- **Extracted records**
————————

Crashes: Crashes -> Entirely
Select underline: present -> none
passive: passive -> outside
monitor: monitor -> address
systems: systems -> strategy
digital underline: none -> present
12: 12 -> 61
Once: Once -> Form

————————

- **Task description**
Copy every line of the material above character for character, keeping each line unchanged and in its original order.

- **Answer to the exercise**
Crashes: Crashes -> Entirely
Select underline: present -> none
passive: passive -> outside
monitor: monitor -> address
systems: systems -> strategy
digital underline: none -> present
12: 12 -> 61
Once: Once -> Form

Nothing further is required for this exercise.